--- EXERCISE INSTRUCTIONS ---
Rewrite the lines of the records, from the one containing "Противопожарные двери, Двупольные, Огнестойкость" through the one containing "certains cas, le blog peut", as a JSON list of strings with one string per line, skipping blank lines and leaving the pictures out.

PROVIDED DATA Block Start

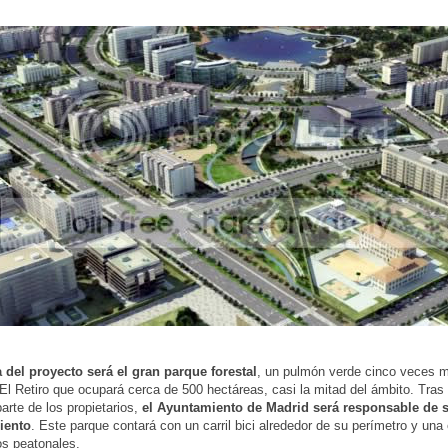
a del proyecto será el gran parque forestal
, un pulmón verde cinco veces m
El Retiro que ocupará cerca de 500 hectáreas, casi la mitad del ámbito. Tras 
parte de los propietarios,
el Ayuntamiento de Madrid será responsable de s
iento
. Este parque contará con un carril bici alrededor de su perímetro y una
s peatonales.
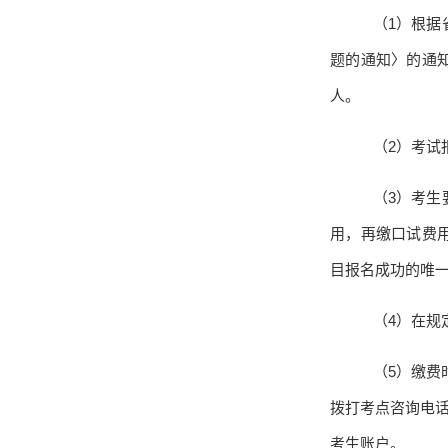
（
1
）根据
题的通知〉的通
人。
（
2
）考试
（
3
）考生
用，再缴口试费
目报名成功的唯一
（
4
）在规
（
5
）缴费
拨打考点咨询电
考生账户。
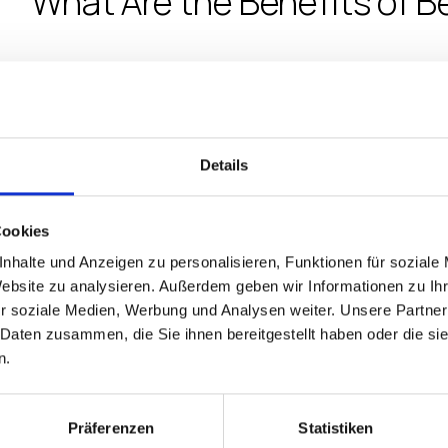
What Are the Benefits of B
Award Desi
Logo, Sticke
Cool Swag
Details
NFR Licens
Beta Softw
Private Slac
Cookies
Speaking Op
nhalte und Anzeigen zu personalisieren, Funktionen für soziale
Website zu analysieren. Außerdem geben wir Informationen zu I
Webinars w
r soziale Medien, Werbung und Analysen weiter. Unsere Partner
Free Acces
 Daten zusammen, die Sie ihnen bereitgestellt haben oder die s
Free Pass t
n.
Exclusive I
Priority Tec
Präferenzen
Statistiken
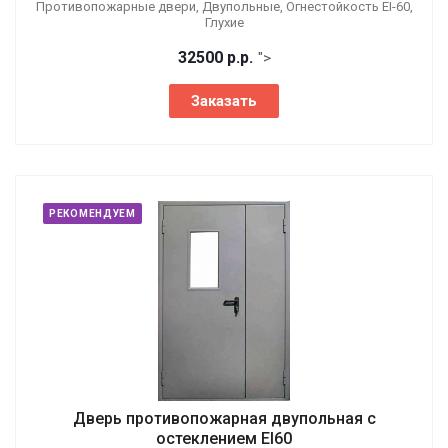
Противопожарные двери, Двупольные, Огнестойкость EI-60,
Глухие
32500
р.
р.
">
Заказать
РЕКОМЕНДУЕМ
Дверь противопожарная двупольная с
остеклением EI60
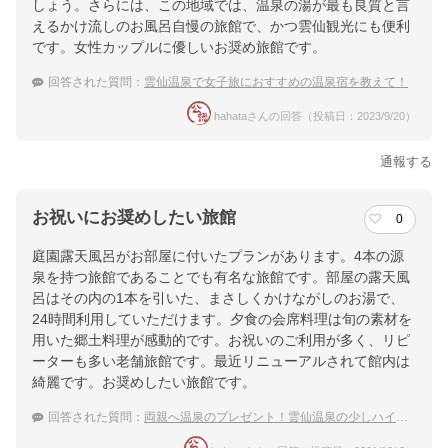
しょう。さらには、この地域では、温泉の湯が最も良質と言
えるかけ流しのお風呂自慢の旅館で、かつ雲仙観光にも便利
です。女性カップルに優しいお奨め旅館です。
回答された質問：
雲仙温泉で女子旅におすすめの温泉宿を教えて！
hahataさんの回答（投稿日：2023/9/20）
通報する
お祝いにお奨めしたい旅館
0
庭園露天風呂がお部屋に付いたプランがあります。4本の源
泉を持つ旅館であることでも有名な旅館です。部屋の露天風
呂はその内の1本を引いた、まさしくかけながしのお湯で、
24時間利用していただけます。夕食の会席料理は旬の素材を
用いた郷土料理が感動的です。お祝いのご利用が多く、リピ
ーターも多い老舗旅館です。最近リニューアルされて館内は
綺麗です。お奨めしたい旅館です。
回答された質問：
両親へ温泉のプレゼント！雲仙温泉の少しハイクラスな宿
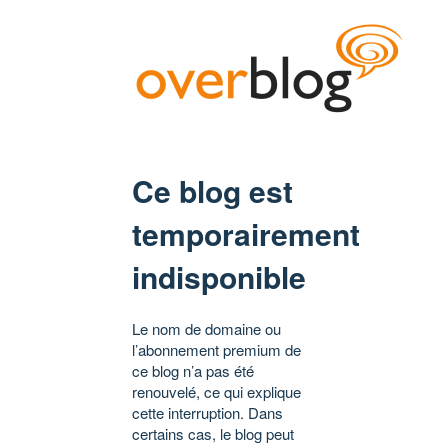
Ce blog est
temporairement
indisponible
Le nom de domaine ou
l’abonnement premium de
ce blog n’a pas été
renouvelé, ce qui explique
cette interruption. Dans
certains cas, le blog peut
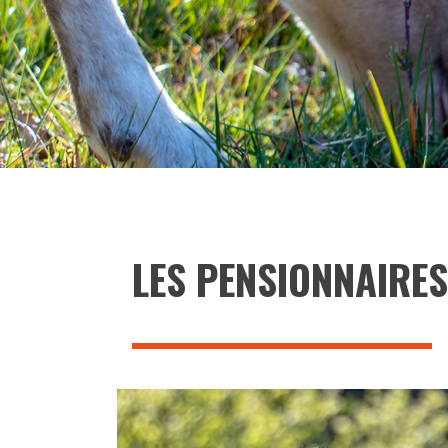
LES PENSIONNAIRES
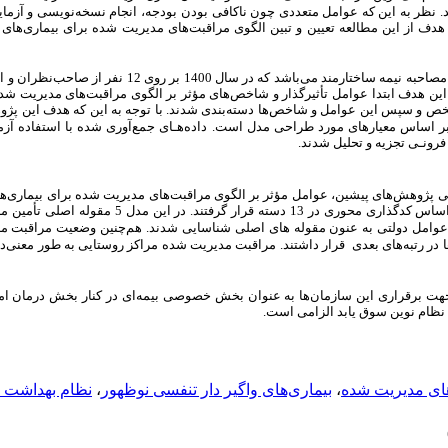
 نظر به این که عوامل متعددی چون ناکافی بودن
بودجه، انجام نسخه‌نویسی و آزم
دف از این مطالعه تعیین و تبین الگوی مراقبت‌های مدیریت شده برای بیماری‌های 
: این پژوهش، یک مطالعه موردی و مصاحبه نیمه ساختارمند می‌باشد ک
ین هدف ابتدا عوامل تأثیرگذار و شاخص‌های مؤثر بر الگوی مراقبت‌های مدیریت شده 
 و سپس این عوامل و شاخص‌ها دسته‌بندی‌ شدند. با توجه به این که هدف این پژو
 بر اساس معیارهای مورد طراحی مدل است.
داده‌هـای جمع‌آوری شده با استفاده آزم
فرونـی تجزیه و تحلیل شدند.
ی پژوهش‌های پیشین، عوامل مؤثر بر الگوی مراقبت‌های مدیریت شده برای بیماری‌ها
شناسایی‌شد و در پنج بعد مجزا تقسم شده و بر اساس کدگذاری محوری د
وامل دولتی به عنون مقوله های اصلی شناسایی شدند.
هم‌چنین
وضعیت مراقبت مد
ها در رتبه‌های بعدی قرار داشتند.
مراقبت مدیریت شده مراکز روستایی به طور معنی‌د
جهت برقراری این سازمان‌ها به عنوان بخش خصوصی بیمه‌ای در کنار بخش درمان امر
 نظام نوین سوق یابد الزامی است.
ای مدیریت شده
،
بیماری‌های واگیر دار تنفسی نوظهور
،
نظام بهداشت و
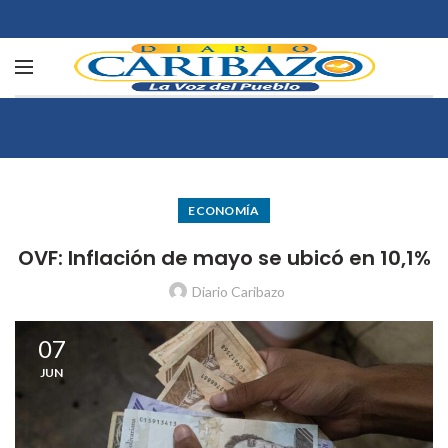
ECONOMÍA
OVF: Inflación de mayo se ubicó en 10,1%
Diario Caribazo
07
JUN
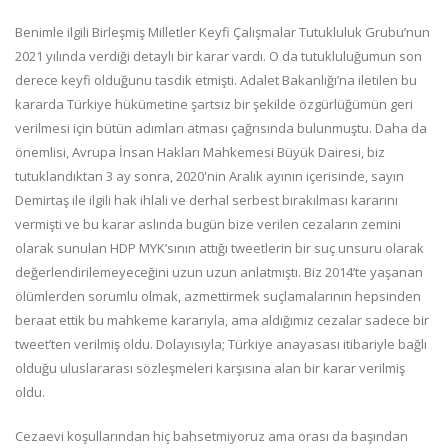
Benimle ilgili Birleşmiş Milletler Keyfi Çalışmalar Tutukluluk Grubu’nun
2021 yılında verdiği detaylı bir karar vardı. O da tutukluluğumun son
derece keyfi olduğunu tasdik etmişti. Adalet Bakanlığı’na iletilen bu
kararda Türkiye hükümetine şartsız bir şekilde özgürlüğümün geri
verilmesi için bütün adımları atması çağrısında bulunmuştu. Daha da
önemlisi, Avrupa İnsan Hakları Mahkemesi Büyük Dairesi, biz
tutuklandıktan 3 ay sonra, 2020'nin Aralık ayının içerisinde, sayın
Demirtaş ile ilgili hak ihlali ve derhal serbest bırakılması kararını
vermişti ve bu karar aslında bugün bize verilen cezaların zemini
olarak sunulan HDP MYK’sının attığı tweetlerin bir suç unsuru olarak
değerlendirilemeyeceğini uzun uzun anlatmıştı. Biz 2014’te yaşanan
ölümlerden sorumlu olmak, azmettirmek suçlamalarının hepsinden
beraat ettik bu mahkeme kararıyla, ama aldığımız cezalar sadece bir
tweet’ten verilmiş oldu. Dolayısıyla; Türkiye anayasası itibariyle bağlı
olduğu uluslararası sözleşmeleri karşısına alan bir karar verilmiş
oldu.
Cezaevi koşullarından hiç bahsetmiyoruz ama orası da başından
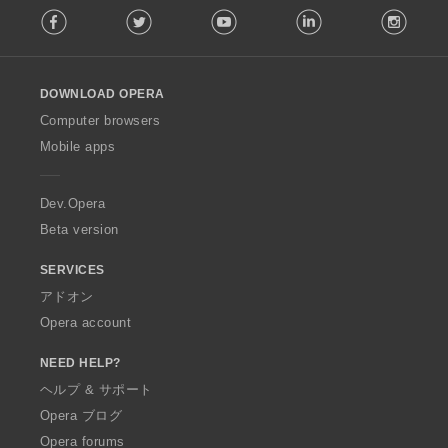
Facebook
Twitter
Youtube
LinkedIn
Instag
o
l
l
o
DOWNLOAD OPERA
w
O
Computer browsers
p
Mobile apps
e
r
a
Dev.Opera
Beta version
SERVICES
アドオン
Opera account
NEED HELP?
ヘルプ & サポート
Opera ブログ
Opera forums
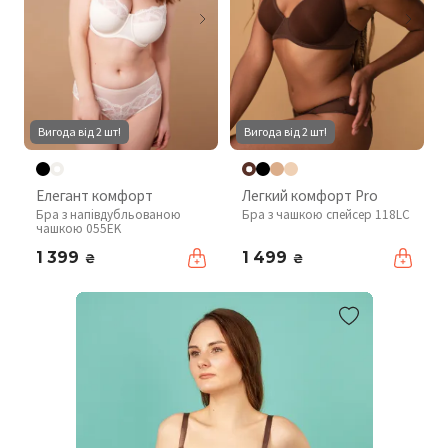
Вигода від 2 шт!
Вигода від 2 шт!
Елегант комфорт
Легкий комфорт Pro
Бра з напівдубльованою
Бра з чашкою спейсер 118LC
чашкою 055EK
1 399
1 499
₴
₴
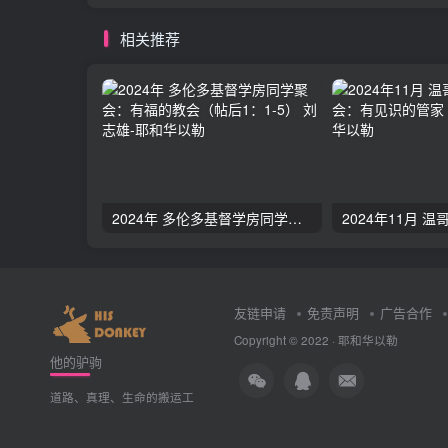
相关推荐
2024年 多伦多基督学房同学聚会：有福的教会（帖后1：1-5） 刘志雄
友链申请
免责声明
广告合作
Copyright © 2022 ·
耶和华以勒
他的驴驹
道路、真理、生命的搬运工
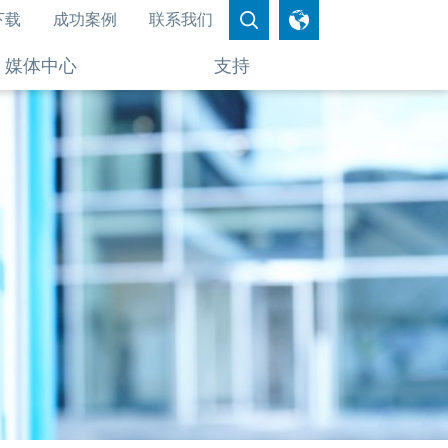
下载
成功案例
联系我们
媒体中心
支持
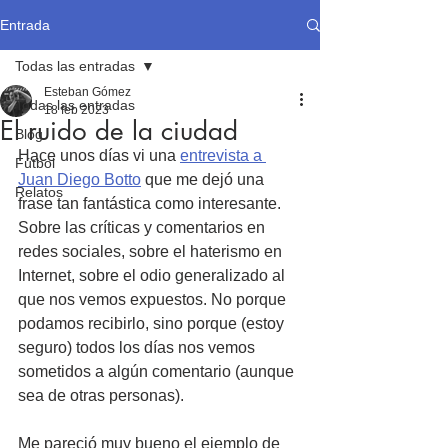
Entrada
Todas las entradas
Esteban Gómez
Todas las entradas
18 feb 2023
El ruido de la ciudad
Blog
Hace unos días vi una 
entrevista a 
Fútbol
Juan Diego Botto
 que me dejó una 
Relatos
frase tan fantástica como interesante. 
Sobre las críticas y comentarios en 
redes sociales, sobre el haterismo en 
Internet, sobre el odio generalizado al 
que nos vemos expuestos. No porque 
podamos recibirlo, sino porque (estoy 
seguro) todos los días nos vemos 
sometidos a algún comentario (aunque 
sea de otras personas).
Me pareció muy bueno el ejemplo de 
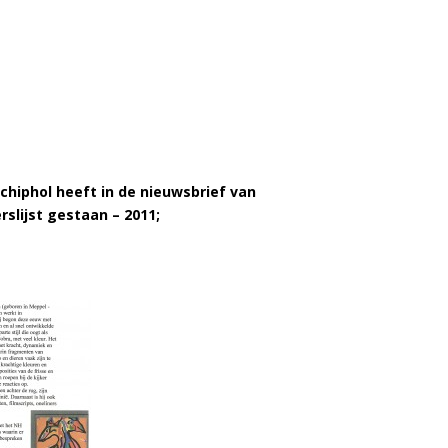
Schiphol heeft in de nieuwsbrief van
lijst gestaan – 2011;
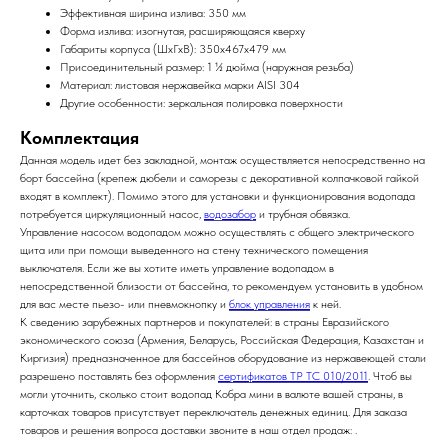
Эффективная ширина излива: 350 мм
Форма излива: изогнутая, расширяющаяся кверху
Габариты корпуса (ШхГхВ): 350х467х479 мм
Присоединительный размер: 1 ½ дюйма (наружная резьба)
Материал: листовая нержавейка марки AISI 304
Другие особенности: зеркальная полировка поверхности
Комплектация
Данная модель идет без закладной, монтаж осуществляется непосредственно на
борт бассейна (крепеж дюбели и саморезы с декоративной колпачковой гайкой
входят в комплект). Помимо этого для установки и функционирования водопада
потребуется циркуляционный насос,
водозабор
и трубная обвязка.
Управление насосом водопадом можно осуществлять с общего электрического
щита или при помощи выведенного на стену технического помещения
выключателя. Если же вы хотите иметь управление водопадом в
непосредственной близости от бассейна, то рекомендуем установить в удобном
для вас месте пьезо- или пневмокнопку и
блок управления
к ней.
К сведению зарубежных партнеров и покупателей: в страны Евразийского
экономического союза (Армения, Беларусь, Российская Федерация, Казахстан и
Киргизия) предназначенное для бассейнов оборудование из нержавеющей стали
разрешено поставлять без оформления
сертификатов ТР ТС 010/2011
. Чтоб вы
могли уточнить, сколько стоит водопад Кобра мини в валюте вашей страны, в
карточках товаров присутствует переключатель денежных единиц. Для заказа
товаров и решения вопроса доставки звоните в наш отдел продаж:
.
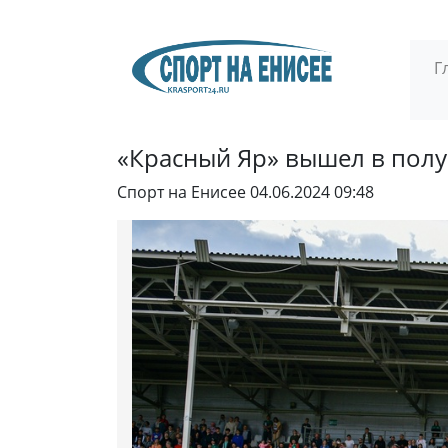
Г
«Красный Яр» вышел в полу
Спорт на Енисее
04.06.2024 09:48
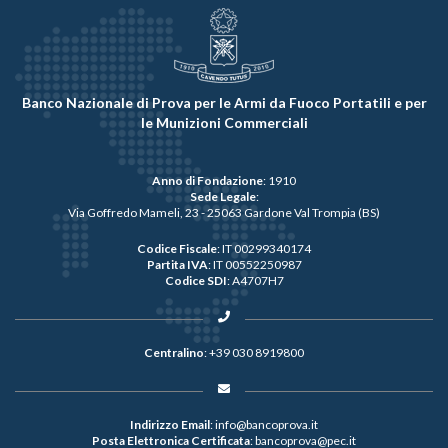
Banco Nazionale di Prova per le Armi da Fuoco Portatili e per
le Munizioni Commerciali
Anno di Fondazione
: 1910
Sede Legale
:
Via Goffredo Mameli, 23 - 25063 Gardone Val Trompia (BS)
Codice Fiscale
: IT 00299340174
Partita IVA
: IT 00552250987
Codice SDI
: A4707H7
Centralino
:
+39 030 8919800
Indirizzo Email
:
info@bancoprova.it
Posta Elettronica Certificata
:
bancoprova@pec.it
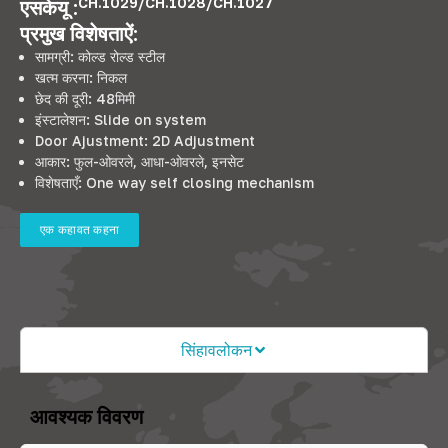
CH.1029/CH.1028/CH.1027
एसकेयू :
प्रमुख विशेषताऐं:
सामग्री: कोल्ड रोल्ड स्टील
खत्म करना: निकल
छेद की दूरी: 48मिमी
इंस्टालेशन:
Slide on system
Door Ajustment
: 2
D Adjustment
आकार: फुल-ओवरले, आधा-ओवरले, इनसेट
विशेषताएँ:
One way self closing mechanism
एक कहावत कहना
सिंहावलोकन
आवश्यक विवरण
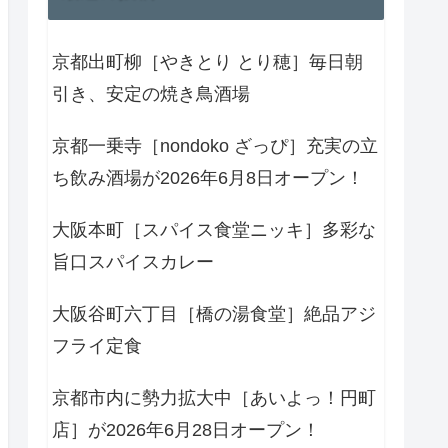
京都出町柳［やきとり とり穂］毎日朝
引き、安定の焼き鳥酒場
京都一乗寺［nondoko ざっぴ］充実の立
ち飲み酒場が2026年6月8日オープン！
大阪本町［スパイス食堂ニッキ］多彩な
旨口スパイスカレー
大阪谷町六丁目［橋の湯食堂］絶品アジ
フライ定食
京都市内に勢力拡大中［あいよっ！円町
店］が2026年6月28日オープン！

PROVIDED DATA Block End

--- RESULT OF THE EXERCISE ---
[
  "Противопожарные двери, Двупольные, Огнестойкость EI-60,",
  "Глухие",
  "32500",
  "р.",
  "р.",
  "\">",
  "Заказать",
  "РЕКОМЕНДУЕМ",
  "Дверь противопожарная двупольная с",
  "остеклением EI60",
  "しょう。さらには、この地域では、温泉の湯が最も良質と言",
  "えるかけ流しのお風呂自慢の旅館で、かつ雲仙観光にも便利",
  "です。女性カップルに優しいお奨め旅館です。",
  "回答された質問：",
  "雲仙温泉で女子旅におすすめの温泉宿を教えて！",
  "hahataさんの回答（投稿日：2023/9/20）",
  "通報する",
  "お祝いにお奨めしたい旅館",
  "0",
  "庭園露天風呂がお部屋に付いたプランがあります。4本の源",
  "泉を持つ旅館であることでも有名な旅館です。部屋の露天風",
  "呂はその内の1本を引いた、まさしくかけながしのお湯で、",
  "24時間利用していただけます。夕食の会席料理は旬の素材を",
  "用いた郷土料理が感動的です。お祝いのご利用が多く、リピ",
  "ーターも多い老舗旅館です。最近リニューアルされて館内は",
  "綺麗です。お奨めしたい旅館です。",
  "回答された質問：",
  "両親へ温泉のプレゼント！雲仙温泉の少しハイクラスな宿",
  "Ce blog est",
  "temporairement",
  "indisponible",
  "Le nom de domaine ou",
  "l’abonnement premium de",
  "ce blog n’a pas été",
  "renouvelé, ce qui explique",
  "cette interruption. Dans",
  "certains cas, le blog peut"
]